**TASK**
Nothing but the records themselves, exactly as written, should appear in the reply; leave out the pictures.

**DATA EXTRACTS**
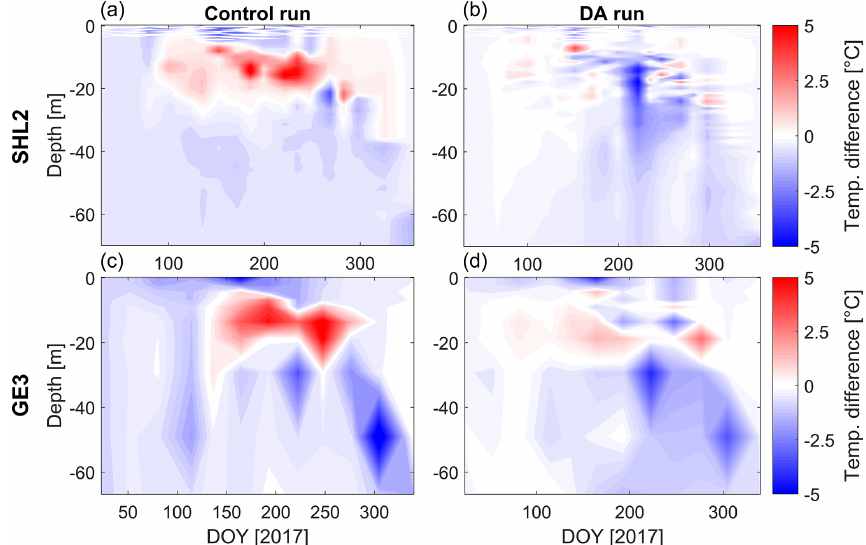
Figure 7. Evolution of the deepwater temperature without and with DA. (a, c) The differences of control runs minus in situ observations; (b, d) the differences of DA runs minus in situ observations. Panels (a–b) correspond to the center of the main basin (SHL2; Fig. 1), and panels (c–d) correspond to Petit Lac (GE3; Fig. 1).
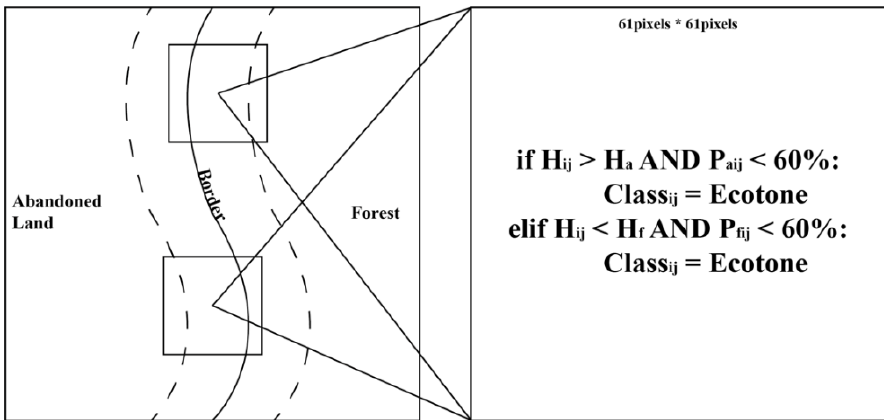
Figure 3. Shrinking process diagram. The moving window along the border between the abandoned land and the forest was used as the judgment basis for the shrinking into the interior of the forest and the interior of the abandoned land where P a denotes the proportion of pixels in the whole window of the abandoned land. Moreover, the P f denotes the proportion of pixels in the whole window of the forest. Ha and Hf denote the average height of abandoned land and forest, respectively.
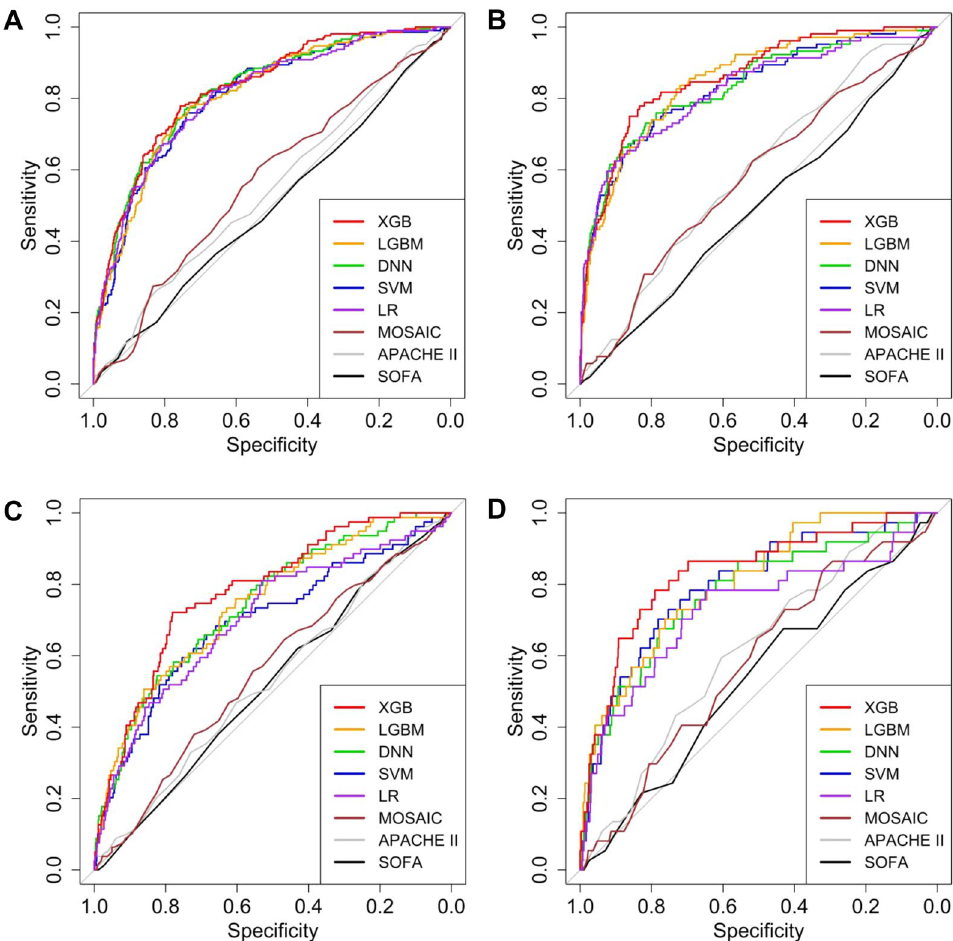
Figure 1. Receiver operating characteristic curves of models in predicting a reduction in mean arterial pressure ≥ 20 mmHg ( A , C ) and ≥ 30 mmHg ( B , D ) within 6 h ( A , B ) and 1 h ( C , D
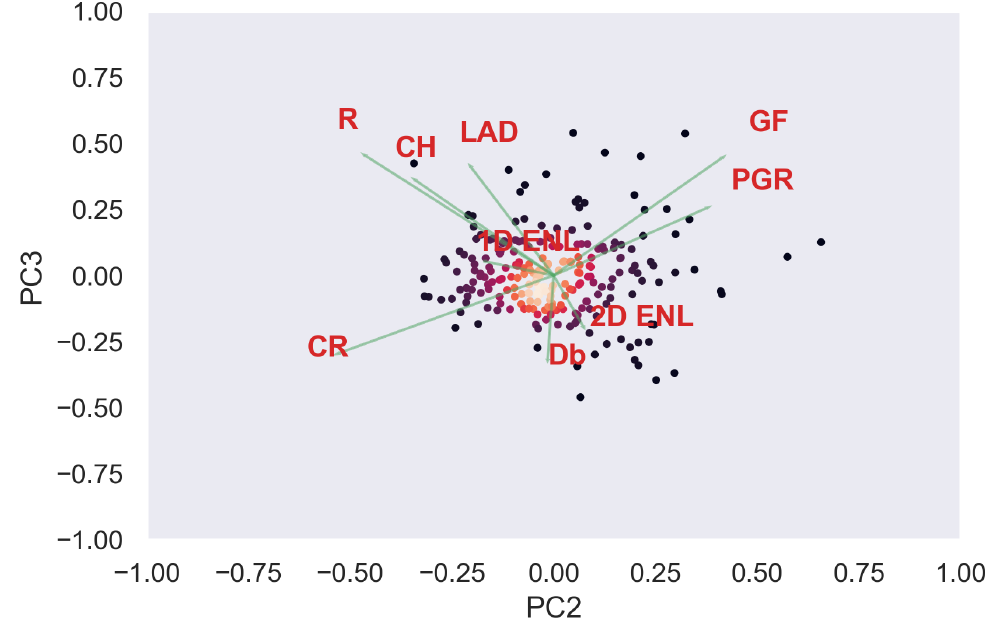
Figure A57. TLS PCA band 2 and 3 loadings at 5m grid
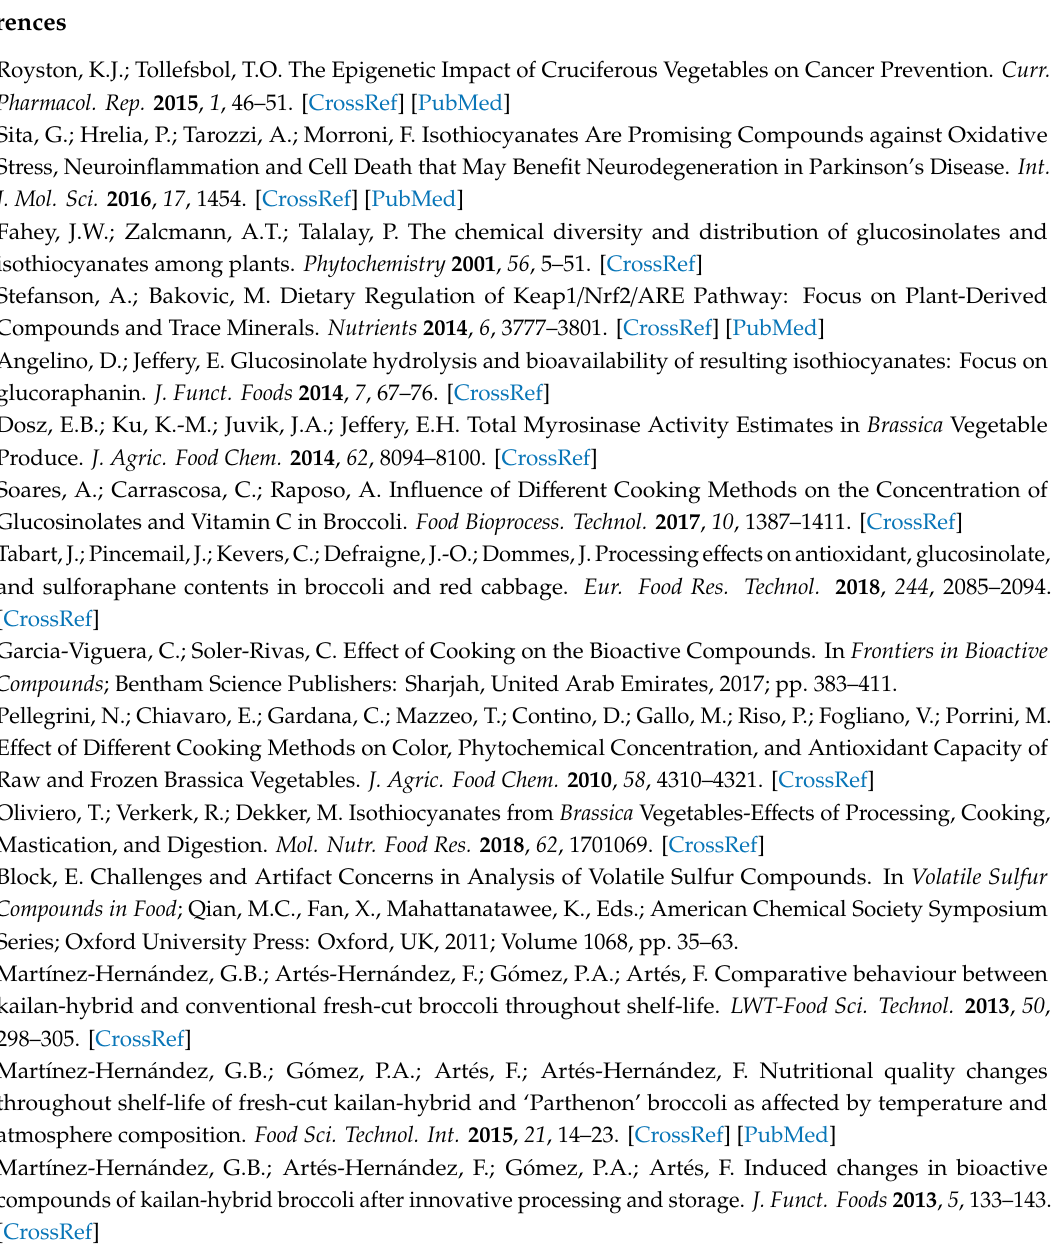
Figure S1: Identification of glucosinolates in fresh Brassica samples following their MS 2 [M − H] − fragmentations in HPLC-DAD-ESI-MS n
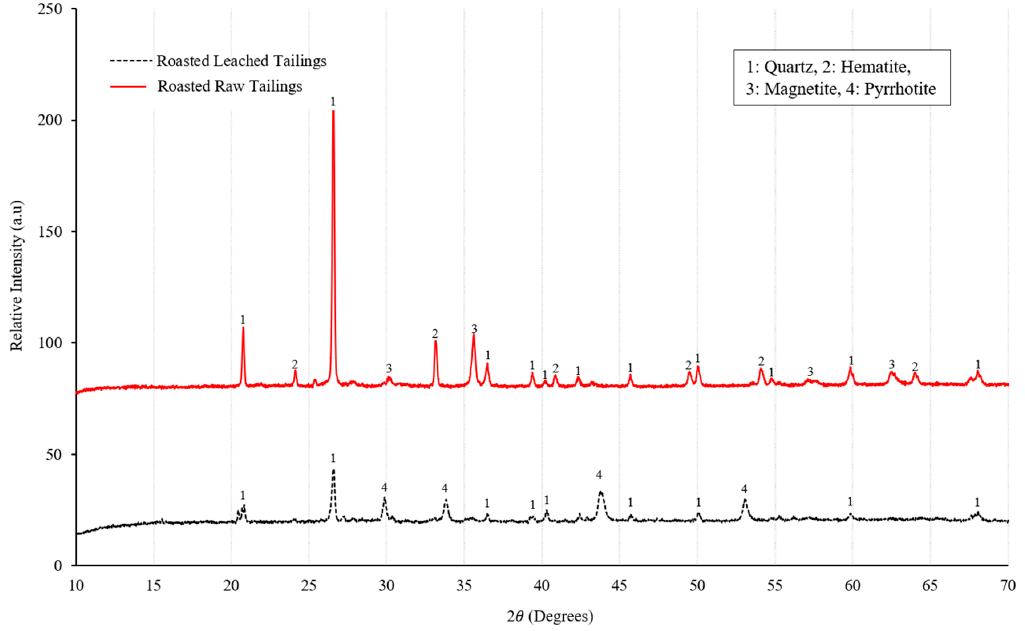
Figure 2. XRD results of roasted tailings specimens.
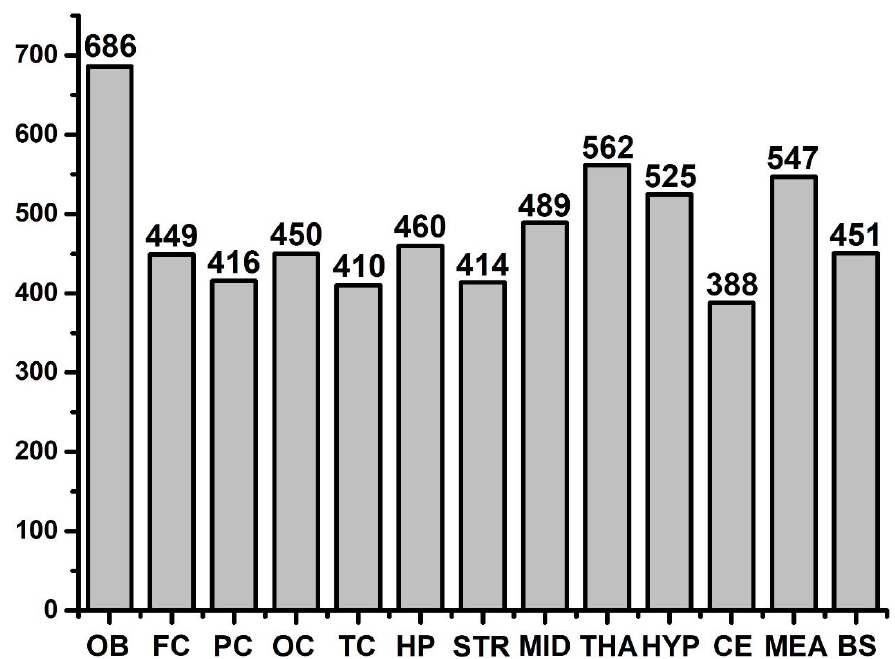
Figure 2. Total species of free fatty acids among different brain regions. Note: OB—olfactory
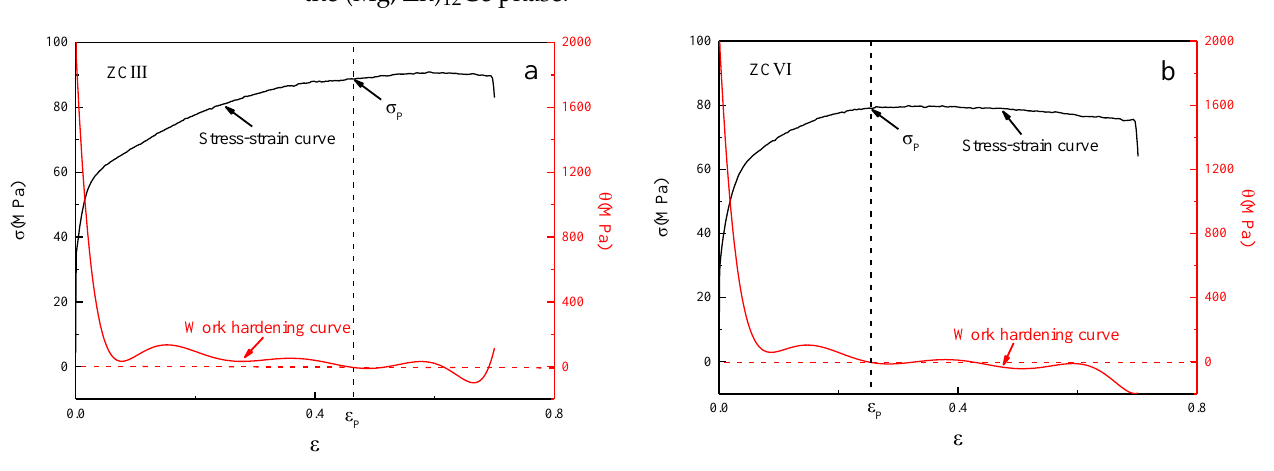
Figure 16. Typical stress–strain and θ − ε curves. ( a ) ZCIII alloy, ( b ) ZCVI alloy. Figure 17 shows the relationship between the peak stress and the number of (Mg, Zn) 12 Ce phases in the experimental alloy. With the increase of compound content in alloys with different Zn content, the peak stress increases, and the changing trend is consistent. However, it can be seen that the peak stress is obviously lower in 6 wt.% Zn alloy with a higher number of compounds, which is attributed to the role of the (Mg, Zn) 12 Ce phase in the process of thermal deformation. The increase in the number of (Mg, Zn) 12 Ce phases reduces the critical conditions for dynamic recrystallization and greatly advances the dynamic softening effect in the alloy. In the corresponding stress–strain curves, ZCIV, ZCV, and ZCVI alloys show peak stress at small strain. In addition, the increase in the number of (Mg, Zn) 12 Ce phases also strengthens the PSN mechanism, provides conditions for the nucleation of recrystallized particles, and inhibits their growth, which corresponds to the stress reduction stage in the stress–strain curve. The above analysis results show that controlling the amount of the (Mg, Zn) 12 Ce phase can not only predict the properties of the alloy during the current deformation process but also adjust the trend of the stress–strain curve to obtain ideal mechanical properties.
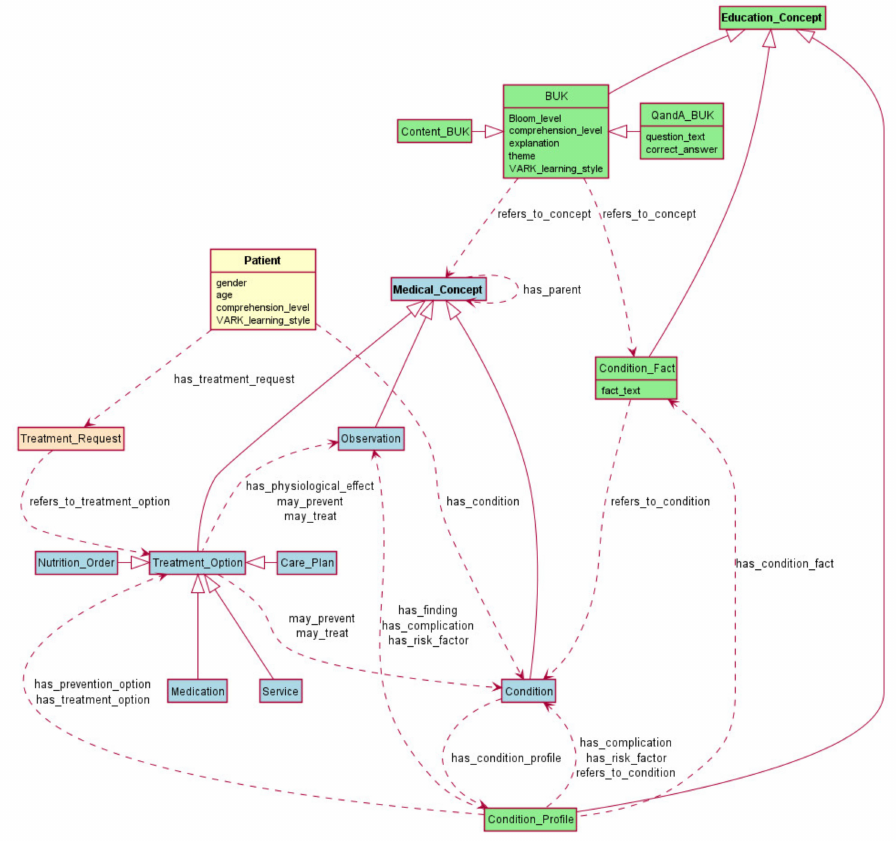
Figure 1. eLearning ontology (selected auxiliary concepts and relations have been removed for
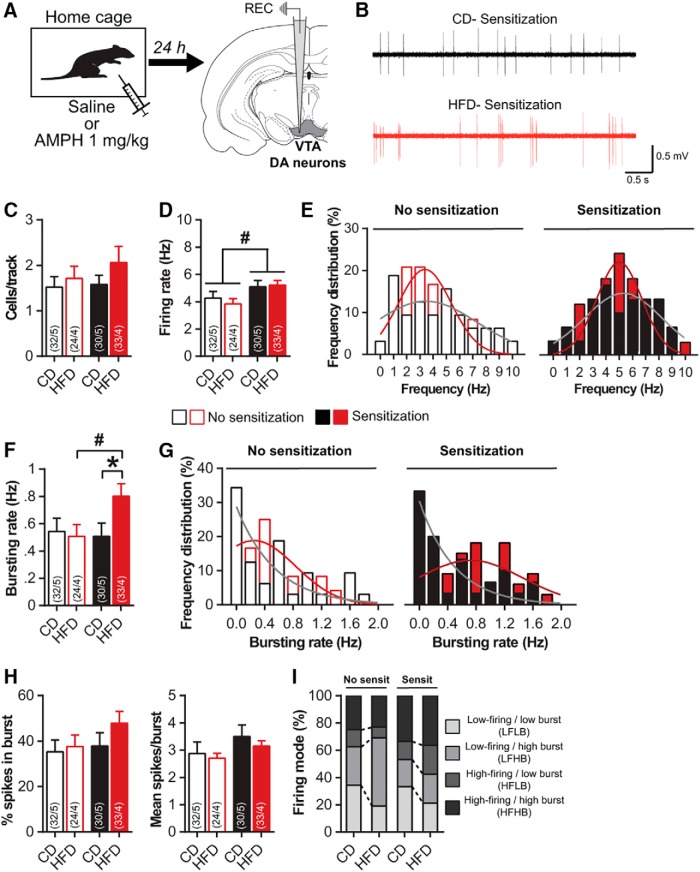
Amphetamine sensitization increases bursting activity of VTA-DA neurons after pHFD. A, Experimental schematic: 24 h after saline or amphetamine injection, VTA-DA neurons were recorded on anesthetized rats (no sensitization: CD n = 5 and pHFD n = 4; sensitization CD n = 5 and pHFD n = 4). B, Representative traces of VTA putative DA neurons for CD (top) and pHFD (bottom) groups 24 h after amphetamine injection. C, Number of spontaneously active DA neurons in the VTA is not affected by pHFD or amphetamine sensitization. D, Firing rate of VTA-DA neurons was not affected by pHFD but was increased by amphetamine sensitization. E, Distribution of VTA-DA neurons firing rate was not affected by pHFD (Kolmogorov-Smirnov test; no sensitization: D(56) = 0.19, p = 0.6; sensitization: D(63) = 0.18, p = 0.7) but was right-shifted by amphetamine sensitization (CD: D(62) = 0.21, p = 0.4; HFD: D(57) = 0.36, p = 0.05). F, Amphetamine sensitization increased the bursting rate of VTA-DA neurons only in pHFD rats. G, Distribution of VTA-DA neurons bursting rate was shifted toward high frequency in pHFD sensitized animals (Kolmogorov-Smirnov test; no sensitization: D(56) = 0.17, p = 0.8; sensitization: D(63) = 0.35, p < 0.05; CD: D(62) = 0.18, p = 0.6; HFD: D(57) = 0.34, p = 0.07). H, %SIB and burst size were not changed by pHFD or amphetamine sensitization. I, Firing modes patterns are not affected by pHFD. Numbers in bars indicate the number of cells and rats. Solid lines in E, G represent the best-fit distribution curve for the histogram data. Data are expressed as mean + SEM. *p < 0.05 diet effect; #p < 0.05 sensitization effect.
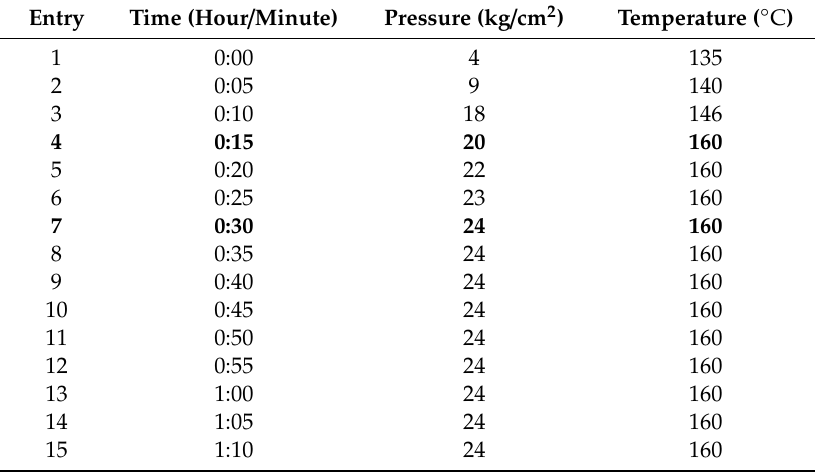
Table 2. Pressure over time for the catalytic transfer hydrogenation of nitrobenzene with formic acid.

**OUTPUT OF THE TASK**
Figure 7. Evolution of the deepwater temperature without and with DA. (a, c) The differences of control runs minus in situ observations; (b, d) the differences of DA runs minus in situ observations. Panels (a–b) correspond to the center of the main basin (SHL2; Fig. 1), and panels (c–d) correspond to Petit Lac (GE3; Fig. 1).
Figure 3. Shrinking process diagram. The moving window along the border between the abandoned land and the forest was used as the judgment basis for the shrinking into the interior of the forest and the interior of the abandoned land where P a denotes the proportion of pixels in the whole window of the abandoned land. Moreover, the P f denotes the proportion of pixels in the whole window of the forest. Ha and Hf denote the average height of abandoned land and forest, respectively.
Figure 1. Receiver operating characteristic curves of models in predicting a reduction in mean arterial pressure ≥ 20 mmHg ( A , C ) and ≥ 30 mmHg ( B , D ) within 6 h ( A , B ) and 1 h ( C , D
Figure A57. TLS PCA band 2 and 3 loadings at 5m grid
Figure S1: Identification of glucosinolates in fresh Brassica samples following their MS 2 [M − H] − fragmentations in HPLC-DAD-ESI-MS n
Figure 2. XRD results of roasted tailings specimens.
Figure 2. Total species of free fatty acids among different brain regions. Note: OB—olfactory
Figure 16. Typical stress–strain and θ − ε curves. ( a ) ZCIII alloy, ( b ) ZCVI alloy. Figure 17 shows the relationship between the peak stress and the number of (Mg, Zn) 12 Ce phases in the experimental alloy. With the increase of compound content in alloys with different Zn content, the peak stress increases, and the changing trend is consistent. However, it can be seen that the peak stress is obviously lower in 6 wt.% Zn alloy with a higher number of compounds, which is attributed to the role of the (Mg, Zn) 12 Ce phase in the process of thermal deformation. The increase in the number of (Mg, Zn) 12 Ce phases reduces the critical conditions for dynamic recrystallization and greatly advances the dynamic softening effect in the alloy. In the corresponding stress–strain curves, ZCIV, ZCV, and ZCVI alloys show peak stress at small strain. In addition, the increase in the number of (Mg, Zn) 12 Ce phases also strengthens the PSN mechanism, provides conditions for the nucleation of recrystallized particles, and inhibits their growth, which corresponds to the stress reduction stage in the stress–strain curve. The above analysis results show that controlling the amount of the (Mg, Zn) 12 Ce phase can not only predict the properties of the alloy during the current deformation process but also adjust the trend of the stress–strain curve to obtain ideal mechanical properties.
Figure 1. eLearning ontology (selected auxiliary concepts and relations have been removed for
Amphetamine sensitization increases bursting activity of VTA-DA neurons after pHFD. A, Experimental schematic: 24 h after saline or amphetamine injection, VTA-DA neurons were recorded on anesthetized rats (no sensitization: CD n = 5 and pHFD n = 4; sensitization CD n = 5 and pHFD n = 4). B, Representative traces of VTA putative DA neurons for CD (top) and pHFD (bottom) groups 24 h after amphetamine injection. C, Number of spontaneously active DA neurons in the VTA is not affected by pHFD or amphetamine sensitization. D, Firing rate of VTA-DA neurons was not affected by pHFD but was increased by amphetamine sensitization. E, Distribution of VTA-DA neurons firing rate was not affected by pHFD (Kolmogorov-Smirnov test; no sensitization: D(56) = 0.19, p = 0.6; sensitization: D(63) = 0.18, p = 0.7) but was right-shifted by amphetamine sensitization (CD: D(62) = 0.21, p = 0.4; HFD: D(57) = 0.36, p = 0.05). F, Amphetamine sensitization increased the bursting rate of VTA-DA neurons only in pHFD rats. G, Distribution of VTA-DA neurons bursting rate was shifted toward high frequency in pHFD sensitized animals (Kolmogorov-Smirnov test; no sensitization: D(56) = 0.17, p = 0.8; sensitization: D(63) = 0.35, p < 0.05; CD: D(62) = 0.18, p = 0.6; HFD: D(57) = 0.34, p = 0.07). H, %SIB and burst size were not changed by pHFD or amphetamine sensitization. I, Firing modes patterns are not affected by pHFD. Numbers in bars indicate the number of cells and rats. Solid lines in E, G represent the best-fit distribution curve for the histogram data. Data are expressed as mean + SEM. *p < 0.05 diet effect; #p < 0.05 sensitization effect.
Table 2. Pressure over time for the catalytic transfer hydrogenation of nitrobenzene with formic acid.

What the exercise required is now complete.